Now Featured at the Patheos Book Club
Called to the Life of the Mind
Some Advice for Evangelical Scholars
By Richard J. Mouw
Book Excerpt
There is more to the Kingdom of God than academic pursuit. That is an obvious thing to say. God certainly wants us to acknowledge the gifts of people who function outside of the academy—even to absorb their wisdom.
At a gathering of seminary faculty members representing a broad spectrum of church traditions, we were discussing the purposes of theological education. The formulation we were focusing on was the idea that theological education should aim at "the knowledge of God." In a lengthy discussion of what it means to "know God," one person proposed that to know God properly requires that we have a fairly technical grasp of various concepts related to God's nature. This proposal seemed to go over well with most of the other participants, but it made me uneasy. I was disturbed and so I asked the group: Doesn't this make the knowledge of God primarily an intellectual exercise? After all, if knowing God properly requires that we grasp certain concepts about God's nature, then we would have to conclude that those people who haven't thought a lot about those concepts really don't know God as truly as those who have done a lot of thinking about those concepts.
"Well," a colleague responded, "what would be wrong with saying that?" I replied that I found his suggestion to be very elitist. And then I added what I thought was an impressive rhetorical touch: "Surely you don't think that Mother Teresa would have understood God better had she gone to seminary!" Much to my surprise, my colleague confessed that he did think that Mother Teresa would have known God better if she had received a seminary education.
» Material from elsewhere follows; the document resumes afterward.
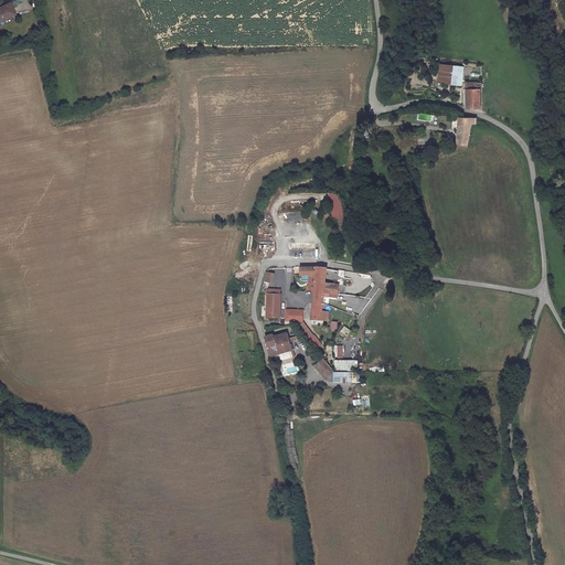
[(28,0),(27,0),(18,4),(21,12),(32,8),(28,0)]
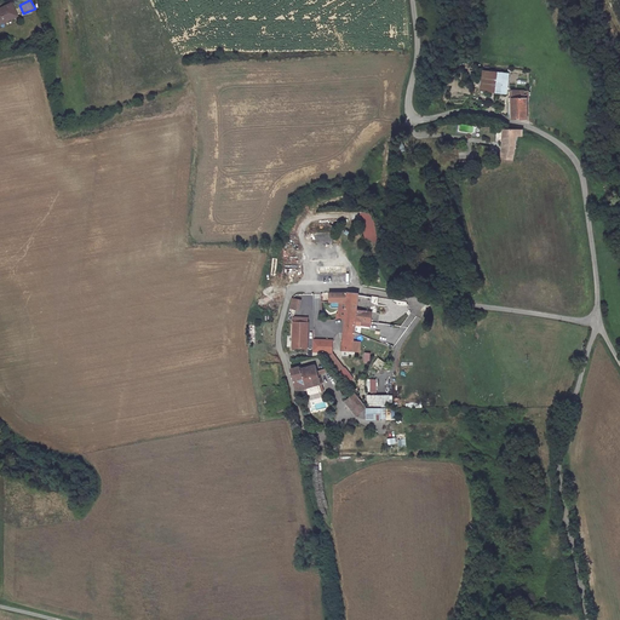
[(5,9),(0,10),(0,21),(1,24),(22,15),(16,1),(5,6),(5,9)]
I think that this perspective is seriously misguided. Not everyone is called to cultivate the life of the mind in a disciplined manner. Some servants of the Lord are fitted for different things. Certainly that was true of Mother Teresa. Our job as intellectuals is not to disdain her calling, but to respect her gifts—and perhaps even to study her—in the way that, say, musical theorists might study a prodigy who plays the violin marvelously with almost no formal training in the art.
Not everyone in the Christian community needs to be seriously involved in intellectual pursuits. But it is important—crucially so—that the Christian community have some people who are cultivating the intellectual disciplines. While I do not regret, even in the smallest degree, that Mother Teresa was not well educated, I am glad that she could serve, and draw strength from, a larger Christian community that supports the intellectual enterprise.
Engaging in serious scholarship is not a prerequisite for an individual's serving the Lord effectively, but the overall patterns of effective Christian service will not be very healthy unless there is communal support from and for good teachers and scholars.
When I was teaching in the Philosophy Department at Calvin College, one of my older colleagues liked to tell a story about a conversation he had once overheard between two undergraduate women. The two students were talking in the hallway outside his office. His door was slightly ajar, so he could hear what they were saying—especially since the conversation was impassioned. The boyfriend of one of the young women had just broken up with her, and she was distraught, sobbing loudly. Her friend tried to comfort her, but none of her therapeutic strategies seemed to be working. Finally, the would-be counselor made a bold pastoral move. "Look," she said, "you've just got to be philosophical about this!" "What do you mean?" the distraught young woman asked through her tears. To which her friend replied: "Just don't think about it!"
This is a story I have told often, not only to philosophy students the first day of a course, but also when praising the scholarly life in general. Whatever pastoral value that piece of advice may have had to the grieving college student, it is not a good understanding of philosophy or any other academic pursuit. A healthy Christian community is one in which at least a segment of that community is encouraged, on behalf of the whole, to "think about it" in consistent and rigorous ways.